Saved entries:
════

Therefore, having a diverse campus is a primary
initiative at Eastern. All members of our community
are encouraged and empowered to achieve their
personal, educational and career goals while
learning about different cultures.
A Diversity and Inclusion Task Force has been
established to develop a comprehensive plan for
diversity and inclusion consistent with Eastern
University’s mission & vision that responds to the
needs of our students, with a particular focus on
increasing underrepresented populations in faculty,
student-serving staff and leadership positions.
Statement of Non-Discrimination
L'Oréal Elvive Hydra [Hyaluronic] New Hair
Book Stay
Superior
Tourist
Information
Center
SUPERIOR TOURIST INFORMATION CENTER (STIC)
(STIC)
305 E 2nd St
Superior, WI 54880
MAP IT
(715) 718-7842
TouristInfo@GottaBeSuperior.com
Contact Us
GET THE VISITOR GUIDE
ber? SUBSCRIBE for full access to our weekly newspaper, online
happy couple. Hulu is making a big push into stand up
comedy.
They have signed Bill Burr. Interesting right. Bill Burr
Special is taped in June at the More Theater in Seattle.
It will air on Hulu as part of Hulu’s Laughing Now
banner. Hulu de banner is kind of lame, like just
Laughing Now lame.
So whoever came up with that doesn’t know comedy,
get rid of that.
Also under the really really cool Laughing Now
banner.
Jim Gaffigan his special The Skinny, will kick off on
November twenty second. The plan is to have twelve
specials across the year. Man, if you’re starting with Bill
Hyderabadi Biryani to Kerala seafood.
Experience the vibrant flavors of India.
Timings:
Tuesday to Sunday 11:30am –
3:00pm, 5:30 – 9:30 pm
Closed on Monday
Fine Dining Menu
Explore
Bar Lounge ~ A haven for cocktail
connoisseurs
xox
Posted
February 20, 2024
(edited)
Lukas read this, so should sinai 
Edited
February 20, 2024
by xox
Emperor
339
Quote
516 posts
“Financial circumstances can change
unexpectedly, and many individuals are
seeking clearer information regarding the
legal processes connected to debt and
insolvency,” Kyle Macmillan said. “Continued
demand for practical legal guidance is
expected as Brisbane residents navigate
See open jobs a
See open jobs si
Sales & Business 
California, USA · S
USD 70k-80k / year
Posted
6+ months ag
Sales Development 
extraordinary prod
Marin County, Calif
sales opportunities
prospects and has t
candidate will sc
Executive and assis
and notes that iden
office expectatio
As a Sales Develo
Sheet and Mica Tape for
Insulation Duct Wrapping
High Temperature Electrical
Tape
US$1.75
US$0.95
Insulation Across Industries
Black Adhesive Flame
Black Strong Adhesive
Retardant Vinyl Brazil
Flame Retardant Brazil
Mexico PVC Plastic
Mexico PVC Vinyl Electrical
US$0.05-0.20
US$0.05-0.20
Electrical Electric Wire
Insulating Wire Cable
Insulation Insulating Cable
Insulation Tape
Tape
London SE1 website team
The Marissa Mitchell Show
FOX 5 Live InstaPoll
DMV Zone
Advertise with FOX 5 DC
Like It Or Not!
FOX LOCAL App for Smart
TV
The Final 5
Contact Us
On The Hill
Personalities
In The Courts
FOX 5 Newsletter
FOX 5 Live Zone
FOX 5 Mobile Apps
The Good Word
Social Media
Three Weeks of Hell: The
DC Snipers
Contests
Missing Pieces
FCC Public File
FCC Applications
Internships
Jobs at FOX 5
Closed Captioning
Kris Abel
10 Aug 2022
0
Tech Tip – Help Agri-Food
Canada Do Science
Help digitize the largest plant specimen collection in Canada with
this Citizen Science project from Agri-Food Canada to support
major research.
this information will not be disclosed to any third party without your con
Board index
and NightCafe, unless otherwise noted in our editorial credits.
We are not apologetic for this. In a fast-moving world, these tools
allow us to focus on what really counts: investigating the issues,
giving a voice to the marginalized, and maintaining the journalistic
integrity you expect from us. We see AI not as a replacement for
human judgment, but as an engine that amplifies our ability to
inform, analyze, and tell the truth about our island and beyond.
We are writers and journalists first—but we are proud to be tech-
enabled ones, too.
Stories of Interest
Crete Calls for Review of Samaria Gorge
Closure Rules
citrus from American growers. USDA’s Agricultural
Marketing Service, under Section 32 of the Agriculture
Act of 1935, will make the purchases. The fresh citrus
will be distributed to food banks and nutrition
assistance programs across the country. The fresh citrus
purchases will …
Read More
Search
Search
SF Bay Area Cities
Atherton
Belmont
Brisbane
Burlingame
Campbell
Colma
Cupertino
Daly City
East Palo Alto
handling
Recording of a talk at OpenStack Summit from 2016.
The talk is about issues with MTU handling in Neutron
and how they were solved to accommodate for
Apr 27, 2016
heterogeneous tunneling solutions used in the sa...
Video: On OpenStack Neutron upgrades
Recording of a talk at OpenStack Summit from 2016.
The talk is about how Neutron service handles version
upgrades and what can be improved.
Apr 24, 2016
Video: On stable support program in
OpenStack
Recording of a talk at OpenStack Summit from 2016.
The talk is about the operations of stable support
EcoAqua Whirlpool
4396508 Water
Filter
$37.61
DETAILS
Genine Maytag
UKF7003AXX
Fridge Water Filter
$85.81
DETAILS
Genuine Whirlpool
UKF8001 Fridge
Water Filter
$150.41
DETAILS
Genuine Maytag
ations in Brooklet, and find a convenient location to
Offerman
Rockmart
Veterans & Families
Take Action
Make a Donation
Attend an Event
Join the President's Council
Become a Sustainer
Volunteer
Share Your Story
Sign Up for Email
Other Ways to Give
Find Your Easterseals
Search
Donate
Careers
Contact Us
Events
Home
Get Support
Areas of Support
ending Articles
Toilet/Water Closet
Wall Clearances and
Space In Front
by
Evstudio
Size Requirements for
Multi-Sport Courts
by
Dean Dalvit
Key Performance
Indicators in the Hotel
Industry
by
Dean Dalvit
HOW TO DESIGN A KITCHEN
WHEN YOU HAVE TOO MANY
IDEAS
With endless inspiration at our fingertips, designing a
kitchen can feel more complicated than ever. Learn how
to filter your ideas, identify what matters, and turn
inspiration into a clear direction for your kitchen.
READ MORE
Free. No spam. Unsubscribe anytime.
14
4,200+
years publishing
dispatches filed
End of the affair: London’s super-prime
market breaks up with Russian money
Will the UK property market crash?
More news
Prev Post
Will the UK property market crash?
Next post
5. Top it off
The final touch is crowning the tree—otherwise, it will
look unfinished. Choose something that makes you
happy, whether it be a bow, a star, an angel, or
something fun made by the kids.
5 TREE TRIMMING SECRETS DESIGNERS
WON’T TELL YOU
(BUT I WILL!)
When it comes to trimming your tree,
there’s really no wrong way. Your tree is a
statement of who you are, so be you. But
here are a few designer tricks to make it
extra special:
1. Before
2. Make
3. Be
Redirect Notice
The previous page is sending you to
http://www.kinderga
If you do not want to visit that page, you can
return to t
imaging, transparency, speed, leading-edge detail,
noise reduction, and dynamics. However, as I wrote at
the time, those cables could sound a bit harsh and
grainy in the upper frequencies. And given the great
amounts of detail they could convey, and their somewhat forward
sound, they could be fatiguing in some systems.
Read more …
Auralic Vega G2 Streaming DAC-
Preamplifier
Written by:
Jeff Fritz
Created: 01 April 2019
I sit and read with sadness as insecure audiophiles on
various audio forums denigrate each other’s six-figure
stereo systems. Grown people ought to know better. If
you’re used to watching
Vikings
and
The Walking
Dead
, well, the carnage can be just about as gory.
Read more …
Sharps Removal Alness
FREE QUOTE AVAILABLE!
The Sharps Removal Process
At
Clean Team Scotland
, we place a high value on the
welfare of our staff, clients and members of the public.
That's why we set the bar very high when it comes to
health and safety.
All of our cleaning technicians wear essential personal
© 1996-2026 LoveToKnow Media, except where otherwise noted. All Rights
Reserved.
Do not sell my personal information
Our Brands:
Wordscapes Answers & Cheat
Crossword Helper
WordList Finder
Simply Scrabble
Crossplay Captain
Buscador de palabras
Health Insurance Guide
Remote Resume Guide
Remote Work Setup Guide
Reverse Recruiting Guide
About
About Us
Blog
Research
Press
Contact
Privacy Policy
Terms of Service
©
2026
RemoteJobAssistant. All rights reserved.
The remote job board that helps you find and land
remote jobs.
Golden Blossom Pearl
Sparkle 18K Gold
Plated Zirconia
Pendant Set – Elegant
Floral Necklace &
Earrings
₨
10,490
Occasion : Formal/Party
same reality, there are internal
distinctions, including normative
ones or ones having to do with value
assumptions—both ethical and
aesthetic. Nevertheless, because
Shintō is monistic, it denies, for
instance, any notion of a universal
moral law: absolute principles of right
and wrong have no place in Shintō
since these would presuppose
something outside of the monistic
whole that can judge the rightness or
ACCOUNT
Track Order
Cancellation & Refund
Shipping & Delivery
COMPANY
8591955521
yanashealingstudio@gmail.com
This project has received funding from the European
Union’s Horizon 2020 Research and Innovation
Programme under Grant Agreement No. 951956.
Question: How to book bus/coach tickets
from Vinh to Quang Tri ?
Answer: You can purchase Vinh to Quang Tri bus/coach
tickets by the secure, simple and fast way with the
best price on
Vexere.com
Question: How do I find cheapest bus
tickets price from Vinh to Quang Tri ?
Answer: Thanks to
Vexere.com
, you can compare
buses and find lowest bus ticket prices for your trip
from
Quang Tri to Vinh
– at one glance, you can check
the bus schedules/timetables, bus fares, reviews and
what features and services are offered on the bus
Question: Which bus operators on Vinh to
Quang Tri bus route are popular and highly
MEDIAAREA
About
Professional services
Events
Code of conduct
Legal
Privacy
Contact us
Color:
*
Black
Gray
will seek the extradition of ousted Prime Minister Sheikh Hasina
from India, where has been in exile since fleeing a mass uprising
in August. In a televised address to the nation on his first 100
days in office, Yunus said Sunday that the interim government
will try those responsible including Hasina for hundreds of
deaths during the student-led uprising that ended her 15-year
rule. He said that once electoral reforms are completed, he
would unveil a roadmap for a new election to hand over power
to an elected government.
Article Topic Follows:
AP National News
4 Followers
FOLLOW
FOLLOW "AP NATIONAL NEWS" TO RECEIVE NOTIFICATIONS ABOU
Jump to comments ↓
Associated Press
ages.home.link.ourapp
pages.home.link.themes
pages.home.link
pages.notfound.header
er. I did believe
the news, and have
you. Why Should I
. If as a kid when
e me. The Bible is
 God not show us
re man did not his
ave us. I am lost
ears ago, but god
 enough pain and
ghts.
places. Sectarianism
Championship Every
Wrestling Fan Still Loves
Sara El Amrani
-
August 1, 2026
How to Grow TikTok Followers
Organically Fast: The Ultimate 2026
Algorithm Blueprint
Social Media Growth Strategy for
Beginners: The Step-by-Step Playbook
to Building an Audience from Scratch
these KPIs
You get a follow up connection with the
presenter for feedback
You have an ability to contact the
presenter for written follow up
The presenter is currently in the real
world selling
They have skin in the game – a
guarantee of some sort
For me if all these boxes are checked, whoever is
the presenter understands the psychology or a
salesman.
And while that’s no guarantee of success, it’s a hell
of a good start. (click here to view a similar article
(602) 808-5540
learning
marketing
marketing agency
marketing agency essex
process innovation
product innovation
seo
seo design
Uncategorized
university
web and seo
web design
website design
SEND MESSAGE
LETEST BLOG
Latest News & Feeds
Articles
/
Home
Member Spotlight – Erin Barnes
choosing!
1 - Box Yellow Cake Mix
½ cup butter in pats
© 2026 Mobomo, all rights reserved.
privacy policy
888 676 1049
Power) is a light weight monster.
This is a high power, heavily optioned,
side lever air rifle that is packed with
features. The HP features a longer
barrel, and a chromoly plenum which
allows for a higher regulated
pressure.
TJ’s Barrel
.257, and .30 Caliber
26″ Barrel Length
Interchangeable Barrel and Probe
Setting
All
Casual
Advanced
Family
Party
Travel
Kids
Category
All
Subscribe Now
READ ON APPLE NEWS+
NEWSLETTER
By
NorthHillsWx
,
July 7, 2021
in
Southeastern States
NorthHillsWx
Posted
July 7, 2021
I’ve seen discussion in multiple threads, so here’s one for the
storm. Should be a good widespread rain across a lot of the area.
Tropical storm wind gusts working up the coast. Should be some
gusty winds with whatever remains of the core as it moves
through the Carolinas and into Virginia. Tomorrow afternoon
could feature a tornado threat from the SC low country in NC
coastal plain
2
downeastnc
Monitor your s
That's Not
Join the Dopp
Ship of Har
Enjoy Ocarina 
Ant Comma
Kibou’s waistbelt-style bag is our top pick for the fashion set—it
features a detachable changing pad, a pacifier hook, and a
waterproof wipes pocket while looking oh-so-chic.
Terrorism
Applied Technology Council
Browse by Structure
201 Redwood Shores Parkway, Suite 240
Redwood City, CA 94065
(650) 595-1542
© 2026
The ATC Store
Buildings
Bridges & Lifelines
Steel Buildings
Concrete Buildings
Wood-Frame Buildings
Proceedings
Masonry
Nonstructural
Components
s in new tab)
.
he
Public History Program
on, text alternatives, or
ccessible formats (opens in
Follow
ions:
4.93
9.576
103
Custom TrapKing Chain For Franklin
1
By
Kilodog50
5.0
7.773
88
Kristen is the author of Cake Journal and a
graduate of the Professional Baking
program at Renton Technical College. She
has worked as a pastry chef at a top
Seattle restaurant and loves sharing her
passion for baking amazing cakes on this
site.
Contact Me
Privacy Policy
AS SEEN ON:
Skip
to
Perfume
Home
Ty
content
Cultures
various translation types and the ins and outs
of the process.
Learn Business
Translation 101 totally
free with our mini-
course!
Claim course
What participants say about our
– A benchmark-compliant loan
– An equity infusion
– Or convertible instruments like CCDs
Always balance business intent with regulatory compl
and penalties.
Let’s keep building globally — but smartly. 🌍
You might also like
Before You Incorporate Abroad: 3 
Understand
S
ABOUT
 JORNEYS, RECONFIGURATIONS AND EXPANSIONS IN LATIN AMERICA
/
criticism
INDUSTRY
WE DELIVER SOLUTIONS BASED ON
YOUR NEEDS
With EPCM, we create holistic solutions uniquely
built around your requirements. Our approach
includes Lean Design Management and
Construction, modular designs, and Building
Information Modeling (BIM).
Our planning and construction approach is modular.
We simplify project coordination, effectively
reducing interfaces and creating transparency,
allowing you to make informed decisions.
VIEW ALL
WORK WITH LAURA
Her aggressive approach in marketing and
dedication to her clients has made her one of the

════

To-do item
Above are the records. Copy the lines beginning at the one that has "Cancellation & Refund" and ending with the one that has "will try those", unchanged.

Response box
Cancellation & Refund
Shipping & Delivery
COMPANY
8591955521
yanashealingstudio@gmail.com
This project has received funding from the European
Union’s Horizon 2020 Research and Innovation
Programme under Grant Agreement No. 951956.
Question: How to book bus/coach tickets
from Vinh to Quang Tri ?
Answer: You can purchase Vinh to Quang Tri bus/coach
tickets by the secure, simple and fast way with the
best price on
Vexere.com
Question: How do I find cheapest bus
tickets price from Vinh to Quang Tri ?
Answer: Thanks to
Vexere.com
, you can compare
buses and find lowest bus ticket prices for your trip
from
Quang Tri to Vinh
– at one glance, you can check
the bus schedules/timetables, bus fares, reviews and
what features and services are offered on the bus
Question: Which bus operators on Vinh to
Quang Tri bus route are popular and highly
MEDIAAREA
About
Professional services
Events
Code of conduct
Legal
Privacy
Contact us
Color:
*
Black
Gray
will seek the extradition of ousted Prime Minister Sheikh Hasina
from India, where has been in exile since fleeing a mass uprising
in August. In a televised address to the nation on his first 100
days in office, Yunus said Sunday that the interim government
will try those responsible including Hasina for hundreds of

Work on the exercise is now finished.